Though known of for many years previously (recorded by the Chinese in 240 BC) Halley's Comet was named after Edmond Halley, he concluded in 1705 that the comet returned every 76 years. If you missed the last one, we'll all get a chance to see what all the fuss is about on July 28th, 2061 (fingers crossed!).
Halley's Comet is thought of as a once in a lifetime experience but it wasn't for the writer and satirist Samuel Langhorne Clemens better known by the pen name of Mark Twain. I'm sure you will know that he wrote such classics as Adventures of Huckleberry Finn (1884) and The Adventures of Tom Sawyer (1876).
Many famous coincidences you have to take with a pinch of salt, but this one about Mark Twain and Halley's Comet does seem to stack up. He was born on November 30th, 1835 exactly two weeks after the comet's perihelion - along with, of course, many other people.

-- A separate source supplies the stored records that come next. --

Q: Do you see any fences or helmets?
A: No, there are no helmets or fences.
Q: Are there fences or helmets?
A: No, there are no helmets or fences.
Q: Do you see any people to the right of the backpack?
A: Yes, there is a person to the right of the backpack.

The difference is that mark Twain made a prediction in his autobiography, published in 1909. He wrote:
"I came in with Halley's Comet in 1835. It is coming again next year, and I expect to go out with it. It will be the greatest disappointment of my life if I don't go out with Halley's Comet. The Almighty has said, no doubt: 'Now here are these two unaccountable freaks; they came in together, they must go out together.'" And, sure enough Mark Twain left this earth on April 21st, 1910 the day following the comet's perihelion. So his prediction proved correct.
It's a nice story but doubters will no doubt point out that in 1909 Mark Twain wasn't in the best of health and already suffered chest pains. It wasn't too difficult, therefore, for him to predict that he would die the following year.
I prefer, however, to just to go along with the Halley's Comet and Mark Twain coincidence as I feel sure he'd be chuffed to think that we do.